I’ve just boarded a 6 AM flight from Seattle to Newark. Do the math- if the flight is scheduled to leave at 6 am it means that I’ve been up since 3:30. You could imagine that I’m in a mood.
Just before takeoff I learn, against my will, that the young man sitting next to me is a student at U-Dub. That’s the abbreviation for the University of Washington that everyone in these parts thinks is so catchy. “Dub?” So now we’re too lazy to say a whole letter? It’s a single letter for Pete’s sake. I mean, I know today’s generation can’t communicate in phrases that exceed 140 characters in length, but this is one friggin letter.
Back to the youngster to my left. Seems he’s a sophmore who has a layover in Newark, on his way to visit a friend in Italy. That’s all well and good, but here is what I’m thinking as he tells me his life’s story. You have GOT to shut that window shade. It’s not quite 6 am yet and the sunlight is blaring in my eyes. Blah, blah, blah…exchange student I used to know…blah, blah, blah…a few miles outside of Milan…seriously dude, I don’t listen to my own college-age kids for this long.

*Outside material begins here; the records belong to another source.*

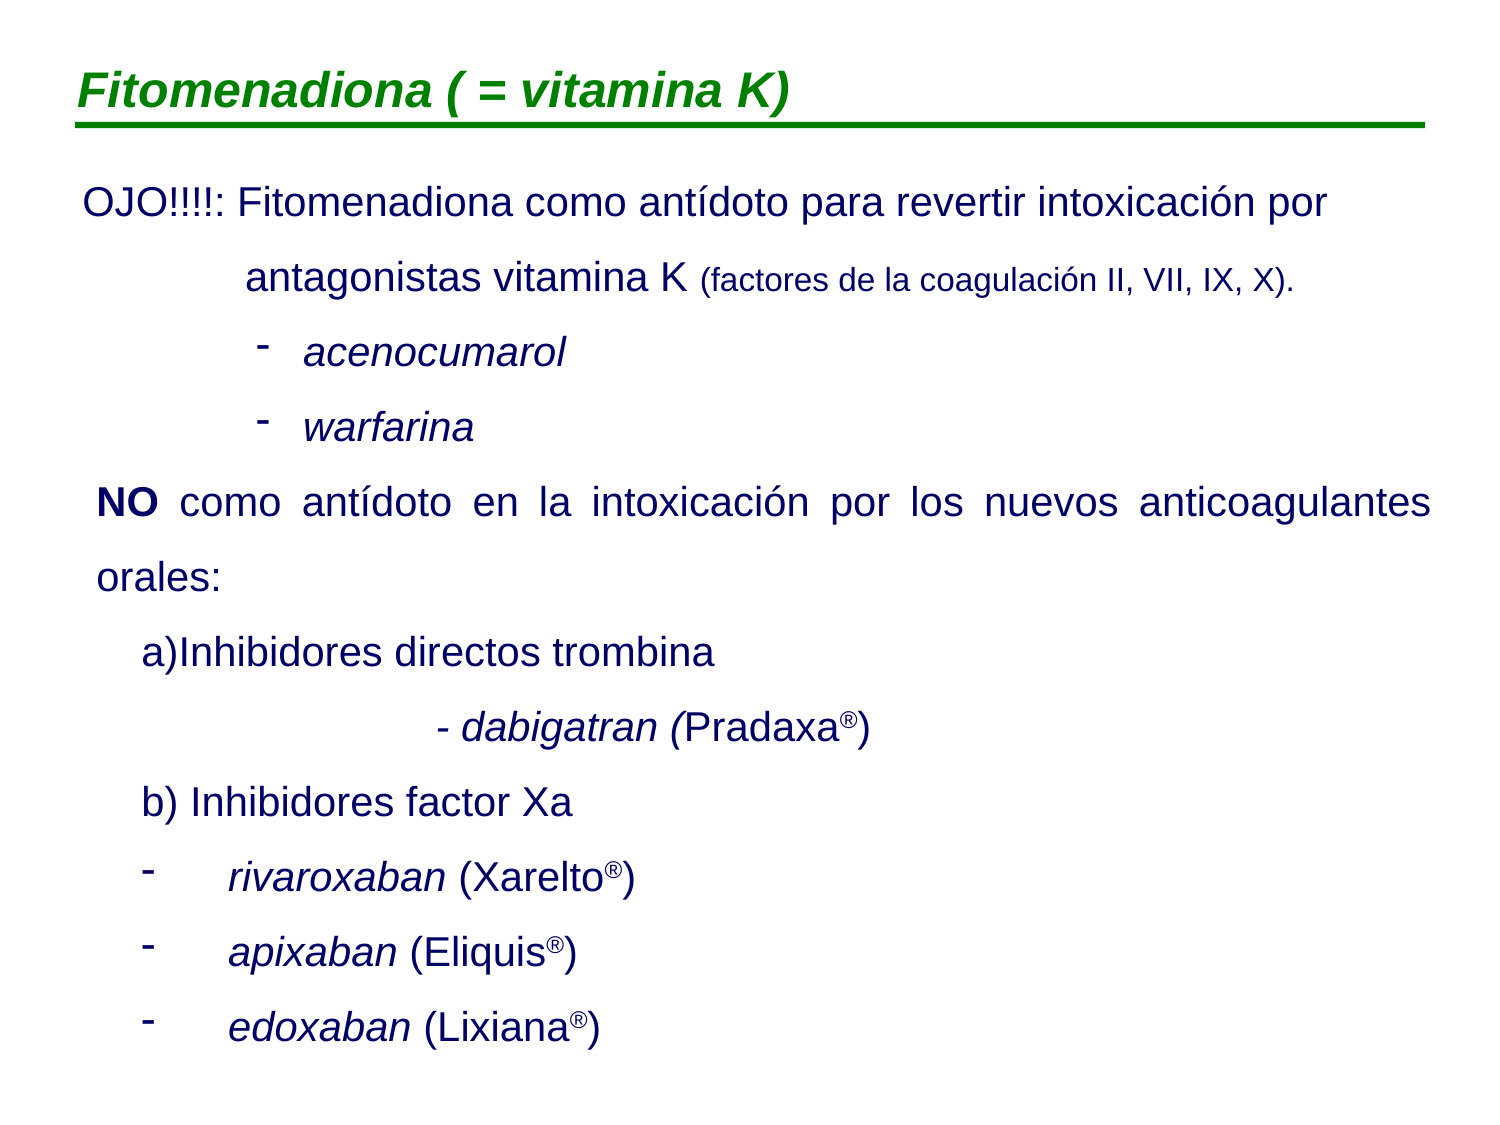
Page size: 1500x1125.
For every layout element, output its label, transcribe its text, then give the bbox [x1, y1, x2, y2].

text_box Fitomenadiona ( = vitamina K) [62, 49, 1425, 126]
text_box OJO!!!!: Fitomenadiona como antídoto para revertir intoxicación por antagonistas vitamina K (factores de la coagulación II, VII, IX, X). acenocumarol warfarina NO como antídoto en la intoxicación por los nuevos anticoagulantes orales: a)Inhibidores directos trombina - dabigatran (Pradaxa®) b) Inhibidores factor Xa rivaroxaban (Xarelto®) apixaban (Eliquis®) edoxaban (Lixiana®) [53, 142, 1447, 1125]
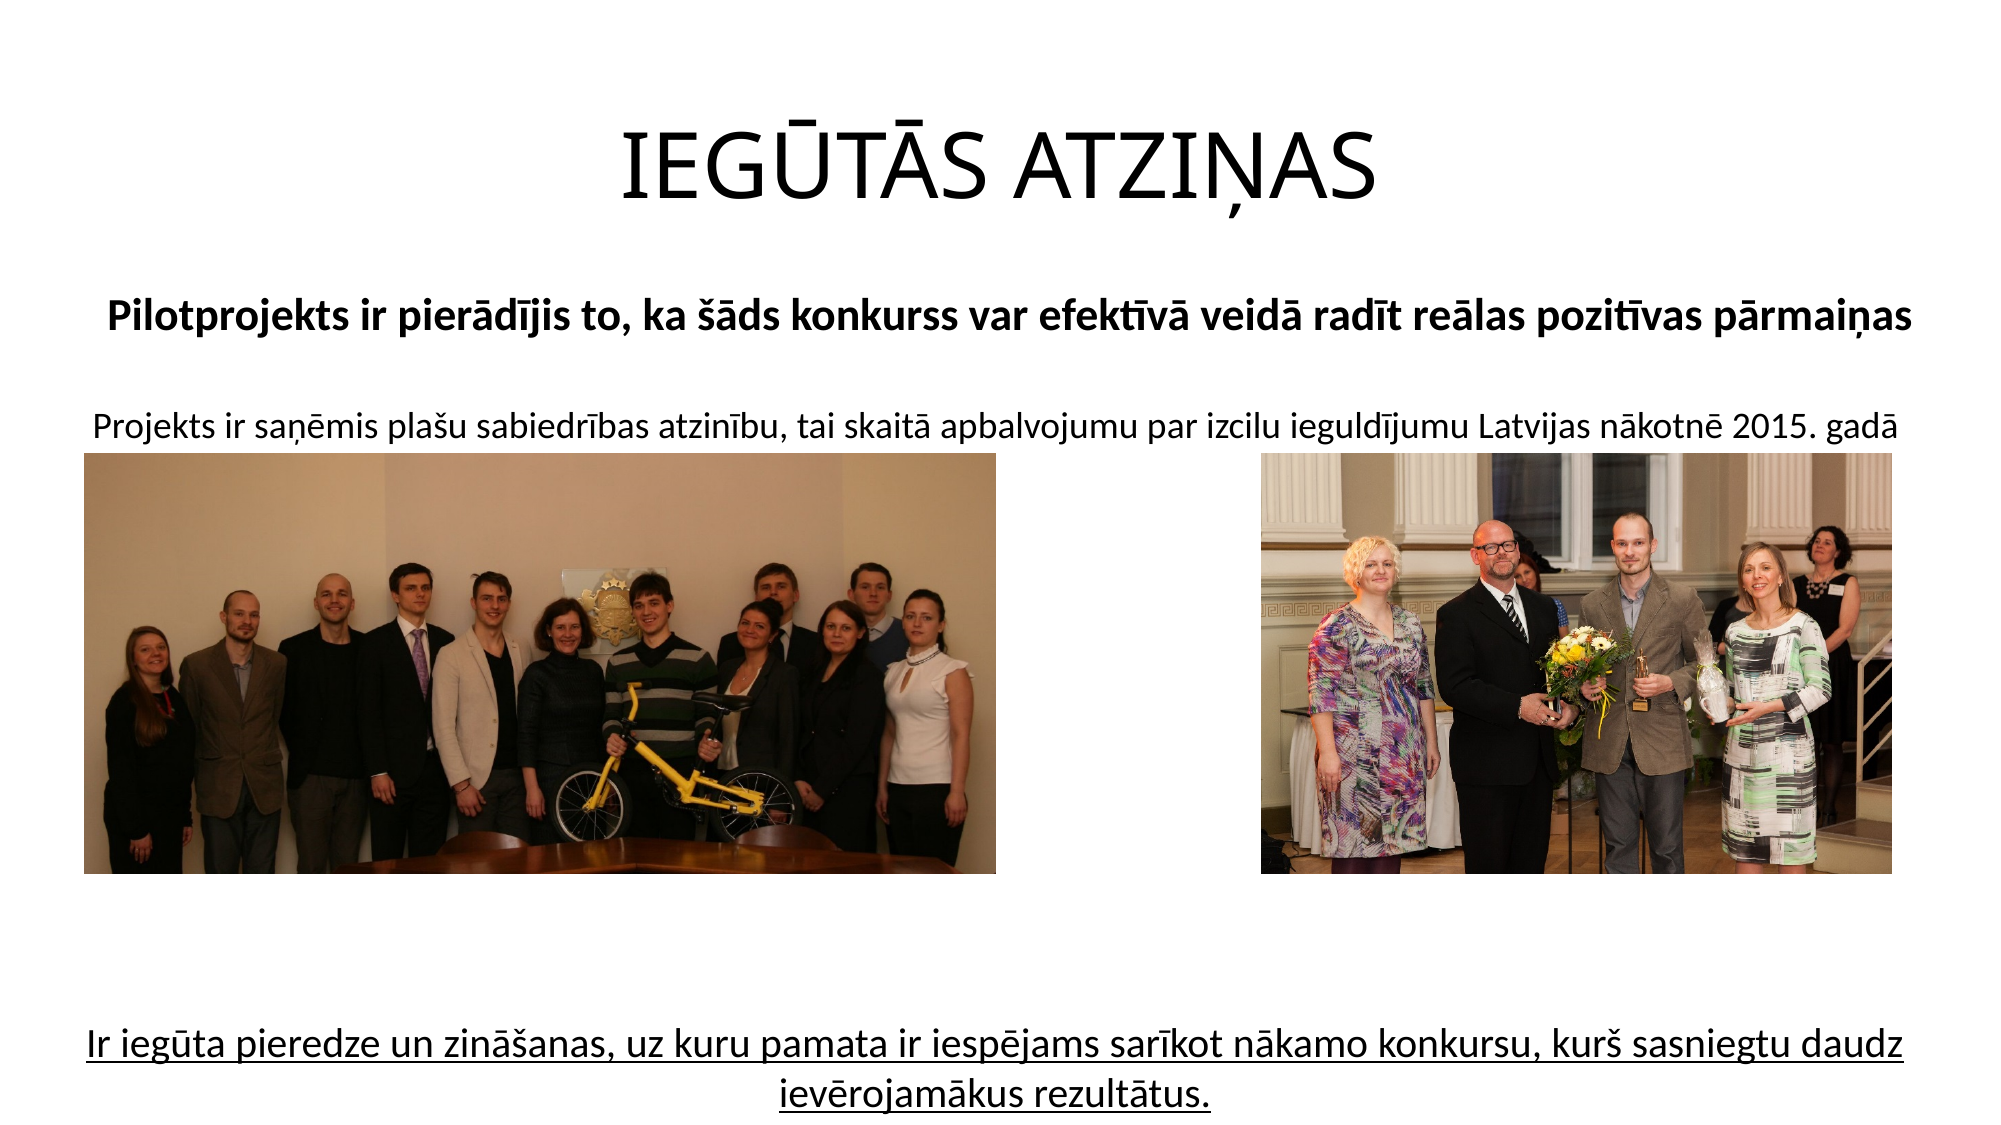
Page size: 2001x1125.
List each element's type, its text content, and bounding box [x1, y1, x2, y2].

text_box Pilotprojekts ir pierādījis to, ka šāds konkurss var efektīvā veidā radīt reālas pozitīvas pārmaiņas [0, 277, 2000, 348]
text_box Ir iegūta pieredze un zināšanas, uz kuru pamata ir iespējams sarīkot nākamo konkursu, kurš sasniegtu daudz ievērojamākus rezultātus. [47, 1008, 1943, 1124]
picture [1261, 453, 1892, 874]
title IEGŪTĀS ATZIŅAS [137, 59, 1863, 277]
text_box Projekts ir saņēmis plašu sabiedrības atzinību, tai skaitā apbalvojumu par izcilu ieguldījumu Latvijas nākotnē 2015. gadā [77, 393, 2000, 453]
picture [84, 453, 996, 874]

I don’t care about you and your roommate living in a hostel for a few weeks (just as an aside, didn’t you see the movie?) Just shut that shade before I go blind.
Eventually he stops talking. I think it’s because I started to close my eyes when he was mid-sentence. He does not, however, close his shade. I sat there quietly for a few moments, giving him a chance to come around. Maybe he’d notice that the rest of the passengers shut their shade. Maybe he’d heed the flight attendant’s announcement asking people to close their shades.

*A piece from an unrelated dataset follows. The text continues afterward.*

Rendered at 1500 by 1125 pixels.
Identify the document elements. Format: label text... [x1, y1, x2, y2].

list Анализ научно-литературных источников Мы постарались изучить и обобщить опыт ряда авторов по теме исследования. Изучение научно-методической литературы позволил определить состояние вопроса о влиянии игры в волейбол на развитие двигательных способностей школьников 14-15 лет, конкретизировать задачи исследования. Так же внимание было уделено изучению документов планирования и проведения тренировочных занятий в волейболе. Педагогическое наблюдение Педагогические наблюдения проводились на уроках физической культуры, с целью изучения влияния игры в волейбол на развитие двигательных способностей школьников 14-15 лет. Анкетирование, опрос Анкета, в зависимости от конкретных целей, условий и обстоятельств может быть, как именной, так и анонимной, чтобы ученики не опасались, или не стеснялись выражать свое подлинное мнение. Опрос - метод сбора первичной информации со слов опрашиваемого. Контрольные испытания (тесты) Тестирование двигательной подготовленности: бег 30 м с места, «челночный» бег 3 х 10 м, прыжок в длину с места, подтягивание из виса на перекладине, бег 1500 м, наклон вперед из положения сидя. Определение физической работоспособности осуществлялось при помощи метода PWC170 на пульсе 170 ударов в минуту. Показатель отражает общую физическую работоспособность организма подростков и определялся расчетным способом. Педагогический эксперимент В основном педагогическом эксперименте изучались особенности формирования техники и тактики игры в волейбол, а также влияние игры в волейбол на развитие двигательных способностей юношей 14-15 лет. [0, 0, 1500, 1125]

He doesn’t look like he has any intention to close it, however, because he’s staring longingly outside. What the hell is he looking at? We’re 33,000 feet in the air and the only thing he can see are mountain tops. Okay, maybe that was interesting for ten or fifteen minutes, but it’s been a half-hour already. You can lose yourself in thought by staring your tray table just as easily.
I’m waiting patiently for him to stop staring outside so I can tell him to close the screen. I’m trying so hard to be patient. Just stop looking out there for a second. Please. Truth is, I’m not so patient. On the outside I seem calm, but this kid doesn’t realize that inside my head I’m stabbing him in the throat. Seriously, what the hell is he staring at? Maybe he’s looking off into the distance and contemplating his existence. Yeah, my ass. He’s a sophmore in college- he’s probably contemplating beer. Dude, shut the window shade and let us sleep.

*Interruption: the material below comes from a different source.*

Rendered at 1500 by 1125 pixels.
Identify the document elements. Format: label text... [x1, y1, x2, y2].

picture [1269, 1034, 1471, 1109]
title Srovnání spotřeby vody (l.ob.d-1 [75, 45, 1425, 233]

I waited for him to stop looking out of the window for just an instant. I was waiting for an opening to politely ask him to shut the shade. I was watching him peripherally like a hawk. About ten seconds later he turned away from the window, closed his eyes, and fell asleep. It all happened in an instant. All I could think was, OH HELL NO! The plane was as dark as the inside of a soda can, with one pinhole pierced in its side. And I was smack up against the light beam. Although I was impressed with his ability to fall into his REM cycle instantaneously, I woke his ass up and had him close that damn shade.